There has been a great deal of public discussion lately about the funding of government programs for the aged, impoverished, and disadvantaged. This has left many with the impression that fraud is rampant, and all those seeking aid are intent upon “milking” the system. The reverse is true. By far the vast majority of aid recipients are children, the elderly, the disabled and/or those genuinely living in poverty.

But the question of whether money should be set aside for those in need, despite the knowledge that some unprincipled recipients will be cheats, is worth examining.

Data from the USDA Food and Nutrition Service’s Supplemental Nutrition Assistance Program (SNAP), formerly known as “Food Stamps”, will be used here to explore the problem.

Scope of Need

As of 2011, SNAP helped feed nearly 45 million men, women, and children in the United States – 1 in 7. Participation – based on low income and limited financial resources – has risen to over 46 million this year.

  • The maximum monthly benefit for a family of four is currently $668 (less than $1.90 per person per meal).
  • 47% of program participants are children under the age of 18.
  • About 16% of households include an elderly member; about 20% include a disabled member.
  • About 41% of program participants live in households with some earnings.
  • 75% of program participants receiving benefits for a year or less live in households with some earnings.
  • Only 4% of program participants are noncitizens (legal immigrants, permanent resident aliens, and refugees).

SNAP participation closely tracks poverty in America. As the number of persons living in poverty rises, so does SNAP participation. As that number falls, so does SNAP participation. SNAP likewise expands in times of recession, and retracts in times of economic growth.

Moral Duty to Give

Certainly, there are able-bodied men and women disinclined toward effort.

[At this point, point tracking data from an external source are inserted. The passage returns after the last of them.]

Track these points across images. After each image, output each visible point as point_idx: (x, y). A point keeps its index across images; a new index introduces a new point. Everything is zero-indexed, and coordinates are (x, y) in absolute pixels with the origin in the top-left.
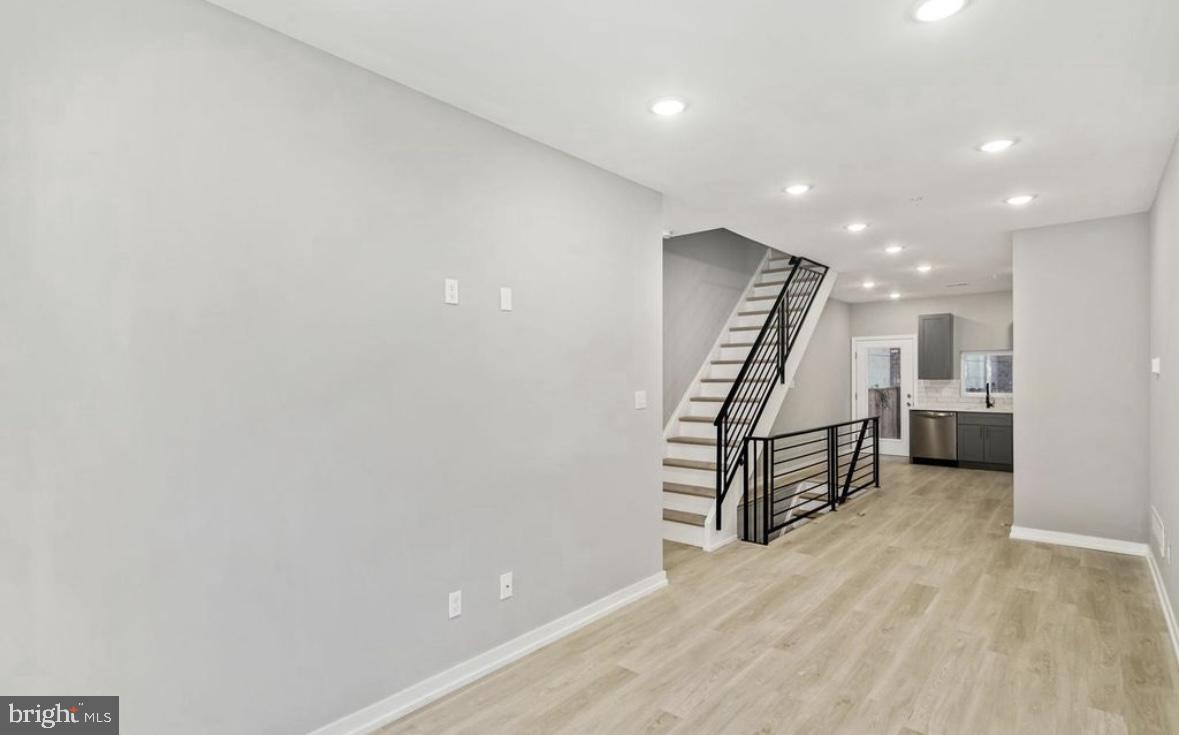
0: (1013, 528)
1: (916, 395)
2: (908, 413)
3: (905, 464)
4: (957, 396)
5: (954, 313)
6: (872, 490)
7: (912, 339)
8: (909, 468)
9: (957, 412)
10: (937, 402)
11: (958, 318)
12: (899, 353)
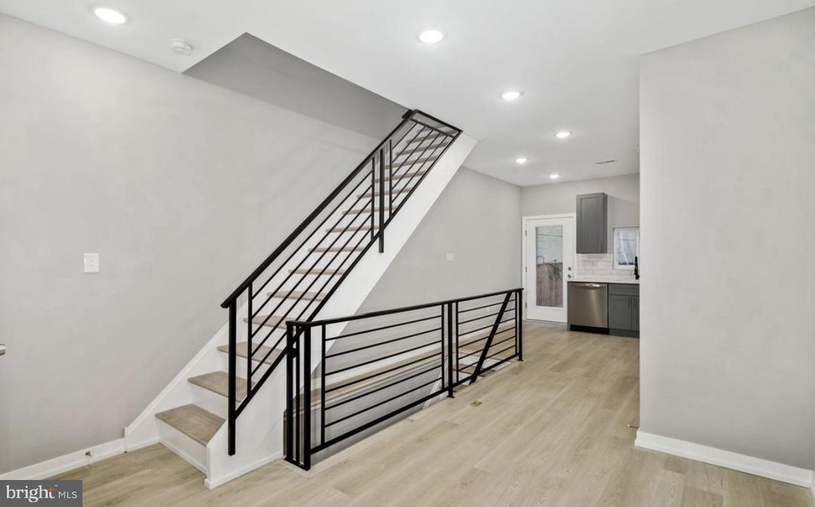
0: (639, 433)
1: (576, 268)
2: (566, 283)
3: (562, 331)
4: (611, 268)
5: (608, 193)
6: (515, 363)
7: (572, 217)
8: (567, 335)
9: (608, 284)
10: (593, 274)
11: (612, 197)
12: (562, 230)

Slothfulness is one of the seven deadly sins (Prov. 18: 9).

Scripture in no way obligates us to support shirkers.  “If anyone will not work, neither shall he eat” (2 Thess. 3: 10). Scripture is replete, however, with admonitions to aid the poor and disadvantaged.

Here are just a handful:

 “ ‘And you shall not…gather every grape of your vineyard; you shall leave them for the poor and the stranger…’ ” (Lev. 19: 10).

“ ‘…[Y]ou shall not wholly reap the corners of your field… You shall leave them for the poor and for the stranger’ ” (Lev. 23: 22).

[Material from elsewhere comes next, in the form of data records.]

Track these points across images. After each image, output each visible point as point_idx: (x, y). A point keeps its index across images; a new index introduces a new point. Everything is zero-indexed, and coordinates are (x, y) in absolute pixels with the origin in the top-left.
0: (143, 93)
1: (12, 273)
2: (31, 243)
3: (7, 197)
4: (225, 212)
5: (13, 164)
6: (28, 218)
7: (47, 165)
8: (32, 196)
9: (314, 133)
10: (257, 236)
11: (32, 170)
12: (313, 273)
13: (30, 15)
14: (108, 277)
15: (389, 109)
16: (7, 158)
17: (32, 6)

“ ‘For the poor will never cease from the land; therefore I command you, saying, “You shall open your hand wide to your brother, to your poor and your needy, in your land” ’ ” (Deut 15: 11).

Do not rob the poor because he is poor, nor oppress the afflicted at the gate; for the Lord will plead their cause…” (Prov. 22: 22-23).

“ ‘ “Do not oppress the widow or the fatherless, the alien or the poor” ’ ” (Zech. 7: 10).

There was a clear understanding by the authors of the Bible that the poor would always be with us in this imperfect world. The Mosaic Law made provision by setting aside portions of the harvest, a seventh year for the release of slaves, and a year of Jubilee every fiftieth (during which, among other things, land was to be returned to its original owner).

Morally, therefore, we are obliged to consider the less fortunate. Government aid programs may be viewed as taking the place, at least in part, of the Mosaic Law.